TTW on the landscape of Pittsburgh: “In Pittsburgh you’re lucky to have this confluence of two great American rivers. And you also, in Pittsburgh, show us how cities continue to evolve. I love Laurie Graham’s book Singing in the City about Pittsburgh. To me, it’s a great ode to what it means to live in place. She was a great editor of mine — she was my first editor, and I owe everything to her. She took a chance with me, she believed in my voice when I didn’t have one.

TTW on the future of the environmental movement among young people: “These students are fearless in asking the hard questions and knowing what’s on the line.

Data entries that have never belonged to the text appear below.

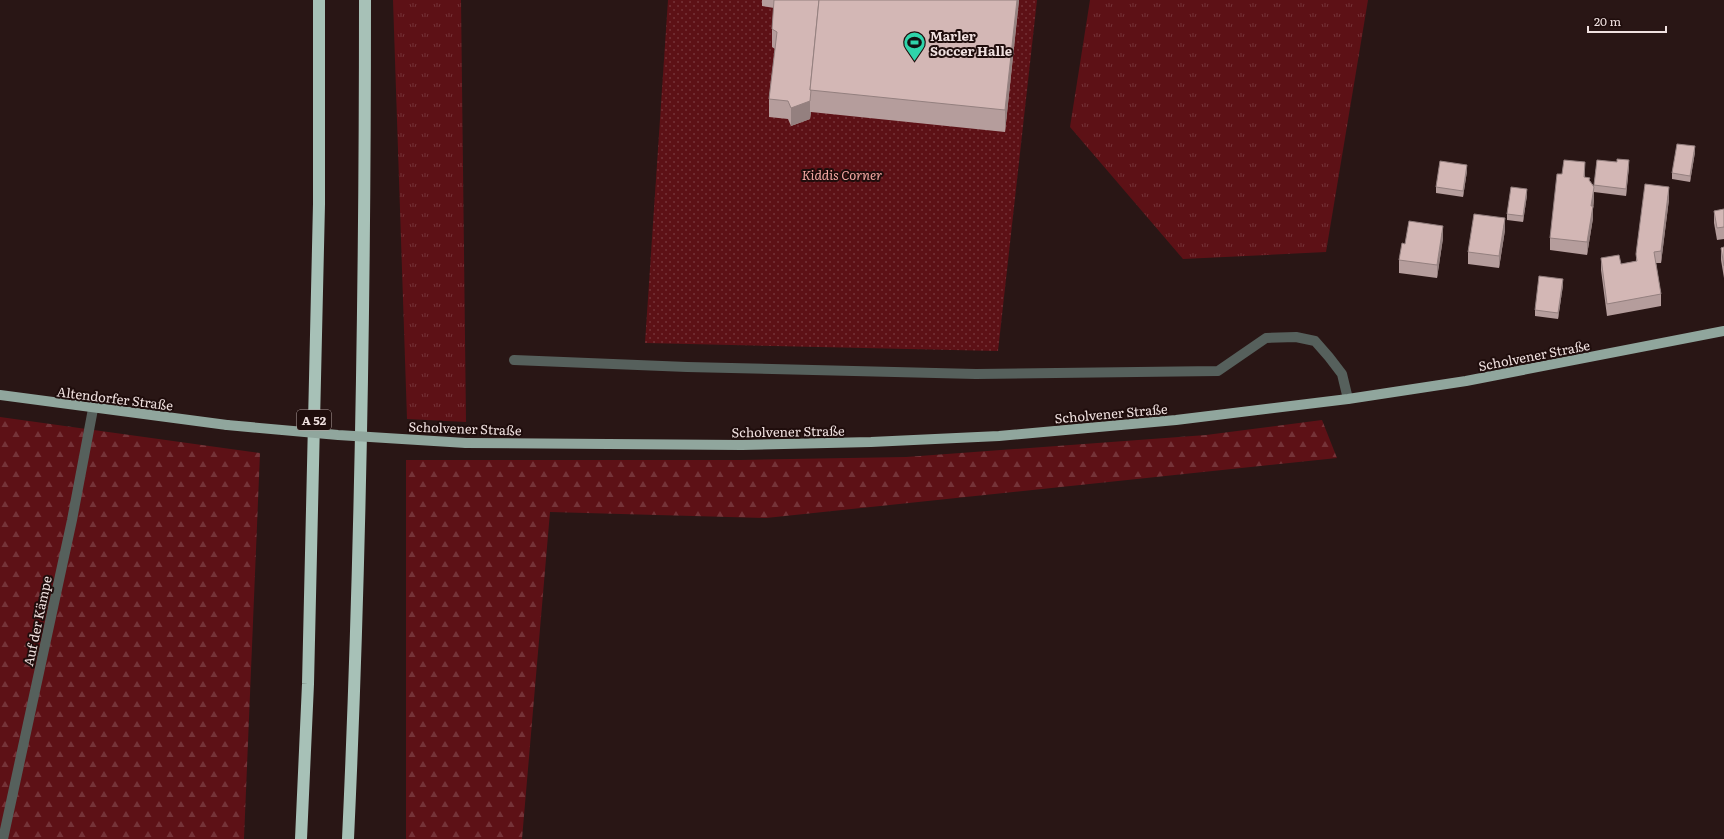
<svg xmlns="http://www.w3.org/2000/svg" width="1724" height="839" font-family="Literata,serif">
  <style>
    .grass { fill: url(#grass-tufts) }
    .forest { fill: url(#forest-firs) }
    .park { fill: url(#park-dots) }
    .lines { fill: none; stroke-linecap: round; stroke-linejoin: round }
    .minor { stroke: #56605c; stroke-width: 10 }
    .major { stroke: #90a69d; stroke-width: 10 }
    .highway { stroke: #a7c1b7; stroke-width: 12 }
    .major-bridge { stroke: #90a69d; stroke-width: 10 }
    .wall { fill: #b59d9c }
    .shaded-wall { fill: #94807f }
    .building { fill: #d3b7b5; stroke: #94807f }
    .labels { text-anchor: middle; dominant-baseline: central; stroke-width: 4; stroke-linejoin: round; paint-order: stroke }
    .shield { fill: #1f0d0c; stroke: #b1a1a0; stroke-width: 1 }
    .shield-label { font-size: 12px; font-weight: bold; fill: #f0e1e0 }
    .poi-label { font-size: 13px; font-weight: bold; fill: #f0e1e0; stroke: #1f0d0c; text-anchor: start }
    .park-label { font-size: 13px; font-style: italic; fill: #f5a8a3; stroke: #1f0d0c }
    .street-label { font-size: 13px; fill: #f0e1e0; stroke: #1f0d0c }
  </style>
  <defs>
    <pattern id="grass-tufts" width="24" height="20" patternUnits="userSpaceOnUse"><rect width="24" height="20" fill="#5d1116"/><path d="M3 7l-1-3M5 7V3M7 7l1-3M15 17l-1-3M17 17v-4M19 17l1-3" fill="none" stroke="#753338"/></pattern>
    <pattern id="forest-firs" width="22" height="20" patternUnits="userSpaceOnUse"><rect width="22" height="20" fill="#5d1116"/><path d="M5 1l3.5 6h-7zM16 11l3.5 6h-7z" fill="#753338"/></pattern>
    <pattern id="park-dots" width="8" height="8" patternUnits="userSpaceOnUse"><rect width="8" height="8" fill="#5d1116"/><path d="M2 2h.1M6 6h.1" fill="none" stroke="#753338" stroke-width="1.8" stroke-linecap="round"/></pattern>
  </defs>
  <rect width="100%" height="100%" fill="#291615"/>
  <g class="grass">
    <path d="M393,0H461L466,422L407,419Z"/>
    <path d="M1090,0H1368L1326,252L1183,259L1070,127Z"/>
  </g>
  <g class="forest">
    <path d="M0,417L260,453L244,839H0Z"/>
    <path d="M1322,420L1337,458L766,518L550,512L522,839H406V460H741L906,457L1206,435Z"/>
  </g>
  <path class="park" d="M668,0H1037L998,351L645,343Z"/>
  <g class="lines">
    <g class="minor">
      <path d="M514,360L687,367L976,374L1218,371L1266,338L1296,337L1315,341L1329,357L1342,374L1348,399"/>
      <path d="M3,839L72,520L93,409"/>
    </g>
    <g class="major">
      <path d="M0,395L227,425"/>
      <path d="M466,443L742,445L871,442L999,436L1176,420L1348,399L1466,381L1724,331"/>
    </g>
    <g class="highway">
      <path d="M301,839L308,684L319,204V0"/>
      <path d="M348,839C361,560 365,280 365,0"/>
    </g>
    <path class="major-bridge" d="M227,425L338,435L466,443"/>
  </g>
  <g class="wall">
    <path d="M762,0H1019L1005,132L811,112L810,119L791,126L788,119L769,117V99L775,49L772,47V29L774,8L762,6Z"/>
    <path d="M1695,152L1690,182L1672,179V173Z"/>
    <path d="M1597,160L1629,166L1626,196L1594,192V199L1593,209V218L1587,255L1550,250V238L1562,174L1585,175V177L1590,181L1594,186Z"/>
    <path d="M1467,171L1463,197L1436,193V187Z"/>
    <path d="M1527,195L1523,222L1507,220V214Z"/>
    <path d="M1669,199L1661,263H1656L1661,294V306L1607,316L1601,270V258L1621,264L1636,261V254Z"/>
    <path d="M1724,209V239L1717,240L1714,223V211Z"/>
    <path d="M1505,230L1499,268L1468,264V252Z"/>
    <path d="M1443,238L1437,278L1399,273V260L1405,244Z"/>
    <path d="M1724,247V278L1721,260V248Z"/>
    <path d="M1563,285L1558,319L1535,316V310Z"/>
  </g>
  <g class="shaded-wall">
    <path d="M1017,0H1019L1005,132V110Z"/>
    <path d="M810,100V112H811L810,119L791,126V108Z"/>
    <path d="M1695,146V152L1690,182V176Z"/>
    <path d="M1629,160V166L1626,196V189Z"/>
    <path d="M1585,162V175L1584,189V177Z"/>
    <path d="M1467,165V171L1463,197V191Z"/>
    <path d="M1594,187V199L1593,209V218L1587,255V242L1591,206Z"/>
    <path d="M1669,187V199L1661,263V251Z"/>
    <path d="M1527,189V195L1523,222V216Z"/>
    <path d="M1505,218V230L1499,268V256Z"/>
    <path d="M1443,226V238L1437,278V265Z"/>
    <path d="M1563,279V285L1558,319V313Z"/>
  </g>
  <g class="building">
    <path d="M774,0H819L810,90H811L810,101L791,108L788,101L769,99L777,32L772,29Z"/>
    <path d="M819,0H1017L1005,110L810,90Z"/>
    <path d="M1677,144L1695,146L1690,176L1672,173Z"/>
    <path d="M1617,159L1629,160L1626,189L1594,185L1597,160L1617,162Z"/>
    <path d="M1564,160L1585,162L1584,177L1590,178L1589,180L1594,187L1591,206H1593L1587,242L1550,238L1557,174H1562Z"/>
    <path d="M1440,161L1467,165L1463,191L1436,187Z"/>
    <path d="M1645,184L1669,187L1661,251L1654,252L1661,294L1607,304L1601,258L1619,255L1621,264L1637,261L1636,254Z"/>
    <path d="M1511,187L1527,189L1523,216L1507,214Z"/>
    <path d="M1724,209V227L1717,228L1714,211Z"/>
    <path d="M1474,214L1505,218L1499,256L1468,252Z"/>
    <path d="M1409,221L1443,226L1437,265L1399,260L1402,243L1405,244Z"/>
    <path d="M1724,247V266L1721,248Z"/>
    <path d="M1539,276L1563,279L1558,313L1535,310Z"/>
  </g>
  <defs>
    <symbol id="stadium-pin" viewBox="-11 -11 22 30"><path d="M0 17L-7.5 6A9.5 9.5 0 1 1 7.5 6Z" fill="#2fd4aa" stroke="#1f0d0c"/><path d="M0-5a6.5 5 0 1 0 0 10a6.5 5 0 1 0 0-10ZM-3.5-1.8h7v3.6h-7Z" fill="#111"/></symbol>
  </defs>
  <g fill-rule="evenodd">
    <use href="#stadium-pin" x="902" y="30" width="25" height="34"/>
  </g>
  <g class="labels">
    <rect class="shield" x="297" y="410" width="34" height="20" rx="3"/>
    <g class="shield-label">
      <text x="314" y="420">A 52</text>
    </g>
    <g class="poi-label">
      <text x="930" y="35">Marler<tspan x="930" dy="15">Soccer Halle</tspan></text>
    </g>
    <g class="park-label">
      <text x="842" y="174">Kiddis Corner</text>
    </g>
    <g class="street-label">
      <text transform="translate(1534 355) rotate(-11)">Scholvener Straße</text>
      <text transform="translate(115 398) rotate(7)">Altendorfer Straße</text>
      <text transform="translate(1111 413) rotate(-5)">Scholvener Straße</text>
      <text transform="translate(465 428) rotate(2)">Scholvener Straße</text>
      <text transform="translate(788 431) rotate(-1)">Scholvener Straße</text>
      <text transform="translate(37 621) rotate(-78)">Auf der Kämpe</text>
    </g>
  </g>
  <path d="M1588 26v6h78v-6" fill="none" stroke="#f0e1e0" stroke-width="2"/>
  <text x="1594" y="26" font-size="12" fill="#f0e1e0" stroke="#1f0d0c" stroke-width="3" paint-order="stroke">20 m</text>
</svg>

And it’s their capacity to have these difficult conversations that say to me this is a generation that’s not in denial. This is the generation that will do the hard work personally, as well as collectively. And I feel that our work — I’m 65 years old — is to engage in this intergenerational conversation that is also important. I know what my elders gave to me, which was support and opening doors and listening. So, I feel a deep, deep respect to the young people coming forward, and I feel that is my most important work, as a human being and as a writer.”